От других пражских артистов я узнал, что Днепрова, в сущности, всю жизнь была одинока. В ранней молодости она вышла замуж за одного видного общественного деятеля г. Харькова, откуда и сама происходила, но скоро разошлась с мужем и после того отвергала все решительно ухаживания и предложения со стороны бесчисленных своих воздыхателей и поклонников. По какому-то недоразумению она не получила приглашения на императорскую сцену и так – все одна – колесила вдоль и поперек необозримую матушку Россию. По-видимому, пережитая ею глубокая личная драма и сообщала особый, подымающий над повседневной пошлостью характер ее игре.
Я сказал Евелине Федоровне все ласковые слова. Я сказал, что в те годы, как я впервые встретился с ней, я только двум женщинам целовал руки с таким же благоговением, как ей, – вдове Достоевского и жене Толстого. Сказал, что никогда не забывал о ней, что счастлив с ней снова встретиться. И она с царственной благосклонностью приняла это сердечное излияние, это почти объяснение в любви – одинаково запоздалое и для нее, и для меня.

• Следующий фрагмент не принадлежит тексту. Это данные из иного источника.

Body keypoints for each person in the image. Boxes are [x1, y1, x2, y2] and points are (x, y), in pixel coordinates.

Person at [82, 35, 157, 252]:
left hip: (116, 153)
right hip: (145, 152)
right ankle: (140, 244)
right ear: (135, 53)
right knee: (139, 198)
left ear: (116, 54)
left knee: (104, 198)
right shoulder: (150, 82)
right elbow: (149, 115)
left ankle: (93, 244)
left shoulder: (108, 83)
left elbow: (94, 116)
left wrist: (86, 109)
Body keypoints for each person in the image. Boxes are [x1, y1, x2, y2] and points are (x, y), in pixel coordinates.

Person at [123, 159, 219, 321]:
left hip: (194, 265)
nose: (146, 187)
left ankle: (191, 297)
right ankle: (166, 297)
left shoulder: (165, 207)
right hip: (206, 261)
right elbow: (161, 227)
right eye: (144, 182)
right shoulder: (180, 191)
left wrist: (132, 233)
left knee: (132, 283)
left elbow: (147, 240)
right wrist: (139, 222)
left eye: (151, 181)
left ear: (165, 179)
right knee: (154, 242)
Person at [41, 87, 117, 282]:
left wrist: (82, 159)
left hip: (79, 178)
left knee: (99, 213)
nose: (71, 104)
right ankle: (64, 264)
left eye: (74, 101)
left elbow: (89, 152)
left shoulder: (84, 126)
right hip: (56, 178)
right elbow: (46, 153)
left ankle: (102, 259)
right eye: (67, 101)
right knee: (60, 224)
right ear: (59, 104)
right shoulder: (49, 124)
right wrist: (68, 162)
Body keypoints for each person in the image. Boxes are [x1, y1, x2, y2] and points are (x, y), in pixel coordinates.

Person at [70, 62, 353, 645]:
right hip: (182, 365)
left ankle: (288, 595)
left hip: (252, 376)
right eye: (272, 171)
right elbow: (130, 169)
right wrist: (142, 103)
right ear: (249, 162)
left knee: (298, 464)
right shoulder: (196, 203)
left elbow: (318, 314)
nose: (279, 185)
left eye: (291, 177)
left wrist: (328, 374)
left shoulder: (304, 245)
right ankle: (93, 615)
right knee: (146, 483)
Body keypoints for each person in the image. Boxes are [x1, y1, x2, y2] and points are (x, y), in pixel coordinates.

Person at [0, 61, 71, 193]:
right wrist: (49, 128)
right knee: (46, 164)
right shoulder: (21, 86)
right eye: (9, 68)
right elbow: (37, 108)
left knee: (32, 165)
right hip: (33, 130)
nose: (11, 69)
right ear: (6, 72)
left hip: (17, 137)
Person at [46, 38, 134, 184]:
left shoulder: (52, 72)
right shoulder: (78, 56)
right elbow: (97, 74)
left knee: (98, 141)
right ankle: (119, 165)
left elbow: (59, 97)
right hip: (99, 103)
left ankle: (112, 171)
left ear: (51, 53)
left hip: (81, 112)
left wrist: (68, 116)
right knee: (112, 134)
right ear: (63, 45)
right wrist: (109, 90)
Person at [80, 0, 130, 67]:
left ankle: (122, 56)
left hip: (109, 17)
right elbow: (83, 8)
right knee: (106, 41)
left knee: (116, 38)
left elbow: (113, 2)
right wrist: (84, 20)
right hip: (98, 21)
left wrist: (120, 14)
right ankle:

В годы Второй мировой войны Е. Ф. Днепрова скончалась в Праге. Отблеск того бессмертного, что было в ней, живет по-прежнему в моей душе.
Глава 4
Коллекционерство
Я рассказывал, как я однажды просил Андрея Белого об автографе, но не упомянул, что этот шаг был лишь, так сказать, единичным проявлением целой, сознательно проводившейся, «программы действий». А между тем я должен был бы, собственно, сказать об этом еще при описании пребывания своего в Томске, в гимназии. В самом деле, еще с тех пор захватила меня страсть коллекционирования автографов знаменитых людей. В первые годы пребывания в Москве я еще продолжал отдаваться этой страсти.
Мысль о собирании автографов подал мне едва ли не Коля Калугин, тот мальчик, с которым в пансионе гимназии мы устраивали кукольный театр и который затем посетил меня как бывший «белый» офицер в Москве. Дело в том, что в Петербурге, где Коля учился до перевода его отца на службу в Томск, у семьи Калугиных, как я уже упоминал об этом30, были кое-какие знакомства в литературном мире. Калугин-гимназист показал мне одну-две рукописи петербургских литераторов, объяснил их ценность и тем пробудил интерес к рукописям-оригиналам. Известно, что собирание автографов имеет, во-первых, историко-литературное, а во-вторых, психологическое основание. Я в то время заразился, главное, психологическим интересом в деле коллекционирования автографов:
Калугин подарил мне визитную карточку поэта-переводчика Д. Л. Михаловского с его собственноручной надписью. Через учившегося в Петербурге кузнечанина Яшу Панова или, вернее, зятя Пановых педагога Троицкого я достал автограф, и даже два автографа, И. И. Ясинского (Максима Белинского). Теперь, пожалуй, имя Ясинского уже забыто. Между тем это был очень популярный в свое время и плодовитый романист и рассказчик. Он вписал также свое имя в историю русской общественности, первым из видных русских литераторов, вместе с Валерием Брюсовым, примкнув к Октябрьской революции. Седой старик. Кудлатая такая голова, вроде как у Карла Маркса. Я получил от Ясинского два листка бумаги, на которых собственным, красивым почерком писателя выведены были изречение и стихи, с подписями.
Я храню в памяти и изречение, и стихи.